**What you will do:**
The records below should be written out again, exactly.

Data excerpts:
════════

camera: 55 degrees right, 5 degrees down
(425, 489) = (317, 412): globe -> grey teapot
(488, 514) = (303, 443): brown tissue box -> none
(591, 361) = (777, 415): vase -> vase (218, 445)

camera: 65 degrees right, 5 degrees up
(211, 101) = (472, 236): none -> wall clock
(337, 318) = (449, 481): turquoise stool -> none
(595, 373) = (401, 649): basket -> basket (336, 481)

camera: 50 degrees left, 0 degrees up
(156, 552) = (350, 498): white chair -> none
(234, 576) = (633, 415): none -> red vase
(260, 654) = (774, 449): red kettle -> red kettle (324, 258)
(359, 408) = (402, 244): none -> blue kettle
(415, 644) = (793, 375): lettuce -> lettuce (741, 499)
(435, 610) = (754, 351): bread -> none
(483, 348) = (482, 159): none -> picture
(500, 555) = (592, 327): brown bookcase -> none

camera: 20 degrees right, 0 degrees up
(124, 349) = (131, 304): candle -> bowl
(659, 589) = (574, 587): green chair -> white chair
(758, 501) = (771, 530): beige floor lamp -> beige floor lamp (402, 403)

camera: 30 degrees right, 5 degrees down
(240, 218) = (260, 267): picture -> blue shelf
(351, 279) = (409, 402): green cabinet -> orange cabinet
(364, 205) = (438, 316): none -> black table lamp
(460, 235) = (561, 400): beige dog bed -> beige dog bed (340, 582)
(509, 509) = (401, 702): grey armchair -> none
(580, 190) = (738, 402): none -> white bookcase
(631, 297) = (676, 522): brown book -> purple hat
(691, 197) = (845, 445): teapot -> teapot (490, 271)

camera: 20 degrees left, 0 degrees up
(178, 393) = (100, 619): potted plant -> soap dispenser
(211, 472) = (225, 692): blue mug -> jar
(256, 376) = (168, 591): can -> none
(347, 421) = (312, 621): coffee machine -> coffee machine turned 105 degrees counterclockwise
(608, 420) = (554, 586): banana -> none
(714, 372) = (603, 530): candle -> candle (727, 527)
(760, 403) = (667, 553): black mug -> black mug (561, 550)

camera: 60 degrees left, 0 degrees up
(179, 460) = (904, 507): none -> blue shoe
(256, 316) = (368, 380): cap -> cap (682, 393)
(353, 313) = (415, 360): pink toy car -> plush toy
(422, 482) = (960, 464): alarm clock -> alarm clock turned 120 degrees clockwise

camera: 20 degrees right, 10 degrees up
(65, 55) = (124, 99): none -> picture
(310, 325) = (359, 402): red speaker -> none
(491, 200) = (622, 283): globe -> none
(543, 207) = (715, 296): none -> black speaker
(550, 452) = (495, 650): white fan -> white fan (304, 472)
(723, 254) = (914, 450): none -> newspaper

════════

**Completed task:**
camera: 55 degrees right, 5 degrees down
(425, 489) = (317, 412): globe -> grey teapot
(488, 514) = (303, 443): brown tissue box -> none
(591, 361) = (777, 415): vase -> vase (218, 445)

camera: 65 degrees right, 5 degrees up
(211, 101) = (472, 236): none -> wall clock
(337, 318) = (449, 481): turquoise stool -> none
(595, 373) = (401, 649): basket -> basket (336, 481)

camera: 50 degrees left, 0 degrees up
(156, 552) = (350, 498): white chair -> none
(234, 576) = (633, 415): none -> red vase
(260, 654) = (774, 449): red kettle -> red kettle (324, 258)
(359, 408) = (402, 244): none -> blue kettle
(415, 644) = (793, 375): lettuce -> lettuce (741, 499)
(435, 610) = (754, 351): bread -> none
(483, 348) = (482, 159): none -> picture
(500, 555) = (592, 327): brown bookcase -> none

camera: 20 degrees right, 0 degrees up
(124, 349) = (131, 304): candle -> bowl
(659, 589) = (574, 587): green chair -> white chair
(758, 501) = (771, 530): beige floor lamp -> beige floor lamp (402, 403)

camera: 30 degrees right, 5 degrees down
(240, 218) = (260, 267): picture -> blue shelf
(351, 279) = (409, 402): green cabinet -> orange cabinet
(364, 205) = (438, 316): none -> black table lamp
(460, 235) = (561, 400): beige dog bed -> beige dog bed (340, 582)
(509, 509) = (401, 702): grey armchair -> none
(580, 190) = (738, 402): none -> white bookcase
(631, 297) = (676, 522): brown book -> purple hat
(691, 197) = (845, 445): teapot -> teapot (490, 271)

camera: 20 degrees left, 0 degrees up
(178, 393) = (100, 619): potted plant -> soap dispenser
(211, 472) = (225, 692): blue mug -> jar
(256, 376) = (168, 591): can -> none
(347, 421) = (312, 621): coffee machine -> coffee machine turned 105 degrees counterclockwise
(608, 420) = (554, 586): banana -> none
(714, 372) = (603, 530): candle -> candle (727, 527)
(760, 403) = (667, 553): black mug -> black mug (561, 550)

camera: 60 degrees left, 0 degrees up
(179, 460) = (904, 507): none -> blue shoe
(256, 316) = (368, 380): cap -> cap (682, 393)
(353, 313) = (415, 360): pink toy car -> plush toy
(422, 482) = (960, 464): alarm clock -> alarm clock turned 120 degrees clockwise

camera: 20 degrees right, 10 degrees up
(65, 55) = (124, 99): none -> picture
(310, 325) = (359, 402): red speaker -> none
(491, 200) = (622, 283): globe -> none
(543, 207) = (715, 296): none -> black speaker
(550, 452) = (495, 650): white fan -> white fan (304, 472)
(723, 254) = (914, 450): none -> newspaper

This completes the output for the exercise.